THE PROBLEM
Give back exactly the stretch of data below from the line holding "left knee: (51, 175)" through the line holding "right ankle: (81, 193)", both ends included, and leave the remaining lines out.

Collected data entries
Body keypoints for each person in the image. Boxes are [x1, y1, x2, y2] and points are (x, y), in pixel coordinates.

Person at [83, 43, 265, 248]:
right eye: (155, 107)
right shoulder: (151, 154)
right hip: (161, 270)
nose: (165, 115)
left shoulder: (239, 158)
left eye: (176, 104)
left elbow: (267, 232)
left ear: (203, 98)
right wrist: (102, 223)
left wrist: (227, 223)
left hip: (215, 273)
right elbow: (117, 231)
--
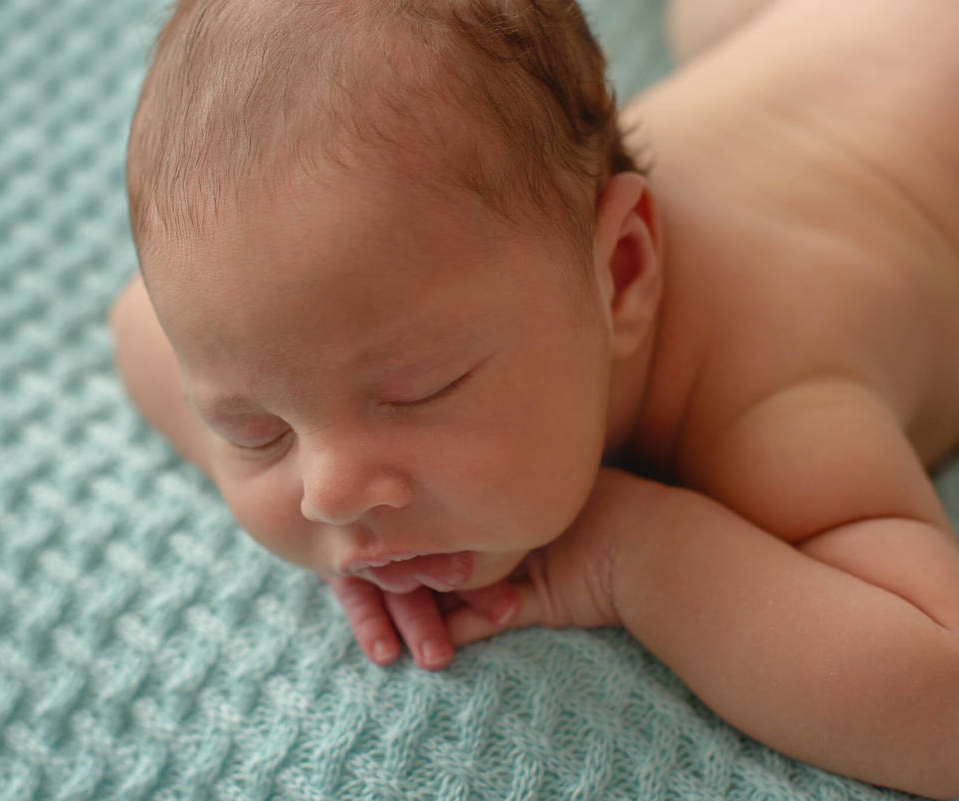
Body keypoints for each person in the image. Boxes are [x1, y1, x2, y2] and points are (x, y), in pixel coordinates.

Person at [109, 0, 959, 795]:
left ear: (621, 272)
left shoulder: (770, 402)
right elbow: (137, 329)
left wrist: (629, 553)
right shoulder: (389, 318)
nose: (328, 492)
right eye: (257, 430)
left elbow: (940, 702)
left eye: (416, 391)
--
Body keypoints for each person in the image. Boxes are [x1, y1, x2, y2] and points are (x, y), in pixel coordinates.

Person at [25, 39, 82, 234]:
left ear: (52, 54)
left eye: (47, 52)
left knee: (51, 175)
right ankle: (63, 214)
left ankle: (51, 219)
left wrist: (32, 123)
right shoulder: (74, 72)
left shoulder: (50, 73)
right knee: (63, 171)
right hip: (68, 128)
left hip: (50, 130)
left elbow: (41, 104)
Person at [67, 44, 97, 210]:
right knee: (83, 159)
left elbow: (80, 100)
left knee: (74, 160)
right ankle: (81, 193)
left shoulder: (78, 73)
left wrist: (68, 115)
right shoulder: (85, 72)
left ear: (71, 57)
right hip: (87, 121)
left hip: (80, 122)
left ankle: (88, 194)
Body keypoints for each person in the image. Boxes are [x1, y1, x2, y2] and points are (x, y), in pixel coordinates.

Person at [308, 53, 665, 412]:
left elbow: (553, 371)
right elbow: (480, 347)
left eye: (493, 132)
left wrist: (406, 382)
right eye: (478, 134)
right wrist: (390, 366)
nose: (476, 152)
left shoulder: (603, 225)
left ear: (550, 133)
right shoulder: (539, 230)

EXERCISE SOLUTION
left knee: (51, 175)
right ankle: (63, 214)
left ankle: (51, 219)
left wrist: (32, 123)
right shoulder: (74, 72)
left shoulder: (50, 73)
right knee: (63, 171)
right hip: (68, 128)
left hip: (50, 130)
left elbow: (41, 104)
Person at [67, 44, 97, 210]:
right knee: (83, 159)
left elbow: (80, 100)
left knee: (74, 160)
right ankle: (81, 193)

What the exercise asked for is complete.